Earth observation satellites. They tell us what's going on in our environment. Right now, there are about 150 satellites operated by over 60 government agencies, and these are just those observing the Earth. And meanwhile, companies are adding to this list. Most of the governments provide the data from the satellites for free online. Some of these satellites provide images like this, that show what you would see from a camera. This is an image showing agricultural land in Kansas. However, the majority of the Earth observation satellites don't take pictures at all. They take measurements. And they combine these measurements with complex computer models and make beautiful, global visualizations such as this one, showing the ocean currents and the temperature of the ocean, globally. Or we can look at the salt and smoke and dust in the atmosphere, or the rainfall and snowfall, globally, as well as the annual cycle of vegetation on land and in the ocean. Now, scientists can take this information about the rainfall and the vegetation and use it to understand what areas on Earth are in danger of a famine or a drought and provide that information to aid organizations so they can be prepared with food aid before the hunger becomes severe. In space, we have an orbiting laboratory on the International Space Station. The vehicle and everything inside are in a form of free fall around the Earth, and they don't experience the effect of gravity. And because of this, we call it "microgravity." When astronauts are in the microgravity environment, their bodies react as if they're aging rapidly. Their bones and muscles weaken, and their cardiovascular system and their immune system change. As scientists study how to keep astronauts healthy in space, we can take the exercises and techniques we use for astronauts and transfer them to people on Earth to improve our health here.

Often, as we develop technology for astronauts and exploration or for spacecraft, we can also transfer those inventions to improve life on Earth. Here's one of my favorites. It's a water filtration system, and a key component of it is based on the technology to filter wastewater on the space station. It's now being used around the world.

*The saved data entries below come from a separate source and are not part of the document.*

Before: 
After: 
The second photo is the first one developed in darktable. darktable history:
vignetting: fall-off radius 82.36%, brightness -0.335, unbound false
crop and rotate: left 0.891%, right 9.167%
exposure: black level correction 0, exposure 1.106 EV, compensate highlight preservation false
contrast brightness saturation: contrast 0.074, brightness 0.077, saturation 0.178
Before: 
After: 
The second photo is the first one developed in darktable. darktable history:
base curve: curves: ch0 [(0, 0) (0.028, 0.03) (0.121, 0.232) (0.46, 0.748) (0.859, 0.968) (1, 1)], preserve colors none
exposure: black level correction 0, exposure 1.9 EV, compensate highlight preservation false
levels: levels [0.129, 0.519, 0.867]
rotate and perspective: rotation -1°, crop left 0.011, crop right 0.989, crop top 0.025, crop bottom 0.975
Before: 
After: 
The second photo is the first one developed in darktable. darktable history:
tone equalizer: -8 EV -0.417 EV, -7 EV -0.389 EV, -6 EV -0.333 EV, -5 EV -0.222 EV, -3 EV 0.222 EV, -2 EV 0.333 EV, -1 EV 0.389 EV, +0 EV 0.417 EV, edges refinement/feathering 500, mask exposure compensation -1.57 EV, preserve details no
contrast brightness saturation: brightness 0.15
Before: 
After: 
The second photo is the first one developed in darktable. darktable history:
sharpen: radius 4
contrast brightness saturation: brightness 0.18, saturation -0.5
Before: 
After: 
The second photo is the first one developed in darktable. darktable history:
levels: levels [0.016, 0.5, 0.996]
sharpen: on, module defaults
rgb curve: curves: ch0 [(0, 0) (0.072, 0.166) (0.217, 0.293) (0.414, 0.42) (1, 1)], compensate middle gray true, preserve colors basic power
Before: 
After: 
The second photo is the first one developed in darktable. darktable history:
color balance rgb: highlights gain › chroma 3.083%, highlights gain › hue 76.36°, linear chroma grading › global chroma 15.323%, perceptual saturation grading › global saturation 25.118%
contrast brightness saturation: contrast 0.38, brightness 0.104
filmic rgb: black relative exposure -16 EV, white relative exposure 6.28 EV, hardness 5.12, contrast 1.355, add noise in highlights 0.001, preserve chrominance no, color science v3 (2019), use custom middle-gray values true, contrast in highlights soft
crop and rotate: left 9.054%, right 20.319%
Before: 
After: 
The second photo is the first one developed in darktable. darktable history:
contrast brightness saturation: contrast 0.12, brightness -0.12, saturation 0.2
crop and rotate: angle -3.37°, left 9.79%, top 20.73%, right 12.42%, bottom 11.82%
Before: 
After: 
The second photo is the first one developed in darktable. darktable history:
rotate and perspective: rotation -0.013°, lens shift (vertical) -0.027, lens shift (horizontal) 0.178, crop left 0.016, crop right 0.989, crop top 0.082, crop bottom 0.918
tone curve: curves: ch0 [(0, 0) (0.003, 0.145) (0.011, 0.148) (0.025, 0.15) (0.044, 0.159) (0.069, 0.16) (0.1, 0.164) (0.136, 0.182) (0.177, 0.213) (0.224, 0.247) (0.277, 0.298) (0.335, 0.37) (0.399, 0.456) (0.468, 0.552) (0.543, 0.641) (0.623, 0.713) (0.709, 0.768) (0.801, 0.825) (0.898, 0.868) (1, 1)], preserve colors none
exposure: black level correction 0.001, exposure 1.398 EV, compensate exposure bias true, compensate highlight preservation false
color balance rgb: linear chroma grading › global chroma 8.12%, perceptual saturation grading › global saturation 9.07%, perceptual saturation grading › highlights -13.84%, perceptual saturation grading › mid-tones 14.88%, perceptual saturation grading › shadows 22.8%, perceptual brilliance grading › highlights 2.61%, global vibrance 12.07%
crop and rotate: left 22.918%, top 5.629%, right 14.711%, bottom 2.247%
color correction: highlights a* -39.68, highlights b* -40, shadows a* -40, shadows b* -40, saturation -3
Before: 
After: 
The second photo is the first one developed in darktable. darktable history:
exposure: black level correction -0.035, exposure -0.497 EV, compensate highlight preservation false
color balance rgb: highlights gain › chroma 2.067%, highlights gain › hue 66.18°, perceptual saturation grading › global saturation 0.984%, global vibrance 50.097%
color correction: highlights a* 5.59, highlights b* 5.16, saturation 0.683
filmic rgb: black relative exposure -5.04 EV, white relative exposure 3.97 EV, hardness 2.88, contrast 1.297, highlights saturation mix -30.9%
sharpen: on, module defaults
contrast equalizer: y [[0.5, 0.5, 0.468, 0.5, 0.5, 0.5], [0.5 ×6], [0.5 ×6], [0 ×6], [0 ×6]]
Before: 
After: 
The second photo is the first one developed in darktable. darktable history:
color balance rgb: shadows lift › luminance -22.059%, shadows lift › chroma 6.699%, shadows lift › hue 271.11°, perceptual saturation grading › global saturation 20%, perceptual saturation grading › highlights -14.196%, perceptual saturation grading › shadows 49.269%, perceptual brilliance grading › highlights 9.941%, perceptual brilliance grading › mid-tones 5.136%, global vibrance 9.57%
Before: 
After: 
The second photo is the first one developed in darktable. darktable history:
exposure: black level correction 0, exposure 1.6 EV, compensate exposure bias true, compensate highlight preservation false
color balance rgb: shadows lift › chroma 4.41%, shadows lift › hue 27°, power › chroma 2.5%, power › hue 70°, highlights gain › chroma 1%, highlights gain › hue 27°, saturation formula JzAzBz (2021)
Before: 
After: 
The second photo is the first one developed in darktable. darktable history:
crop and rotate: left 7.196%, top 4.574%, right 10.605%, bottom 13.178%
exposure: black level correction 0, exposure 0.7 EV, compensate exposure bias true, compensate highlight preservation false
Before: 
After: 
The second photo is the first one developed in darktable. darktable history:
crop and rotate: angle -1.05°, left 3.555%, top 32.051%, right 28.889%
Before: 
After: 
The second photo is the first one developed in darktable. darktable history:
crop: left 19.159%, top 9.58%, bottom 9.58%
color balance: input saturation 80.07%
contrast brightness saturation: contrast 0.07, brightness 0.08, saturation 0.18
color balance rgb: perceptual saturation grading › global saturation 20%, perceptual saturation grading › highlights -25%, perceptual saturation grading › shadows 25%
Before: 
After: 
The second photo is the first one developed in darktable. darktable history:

Space is also an infinite source of inspiration, through education, through research and astronomy and that age-old experience of stargazing. Now, countries around the world are engaging in advancing their own development by increasing their local knowledge of engineering and science and space.

Let's meet some of the world's newest satellite engineers. This is Elyka Abello, from Venezuela. Elyka is training as a satellite engineer as part of her national satellite program in Venezuela. She has designed a software tool that allows her team to better design the power systems for engineering.

This is Adel Castillo-Duran, from the Philippines. Adel is both a meteorologist and a satellite engineer, and she uses data from satellites in her weather forecasting.

And finally, meet Hala. Hala is from the Sudan, and as she was studying electrical engineering as an undergraduate in Khartoum, she and several students decided to build their own satellite. And later, Hala earned a scholarship to study satellite engineering at the graduate level.

These stories that I've shared with you all illustrate that space truly is useful for sustainable development for the benefit of all peoples. But we have more work to do, because there are still barriers that exclude people from space and limit the impact of this technology. For many people, Earth observation data is complex. And satellite communication services are too expensive. And microgravity research just appears to be inaccessible. This is what motivates my work as a professor at MIT's Media Lab. I've recently founded a new research group called Space Enabled. We are working to tear down these barriers that limit the benefits of space. And we're also going to develop the future applications that will continue to contribute to sustainable development. We'll keep on this work until we can truly say that space is for the benefit of all peoples, and we are all space enabled. Thank you.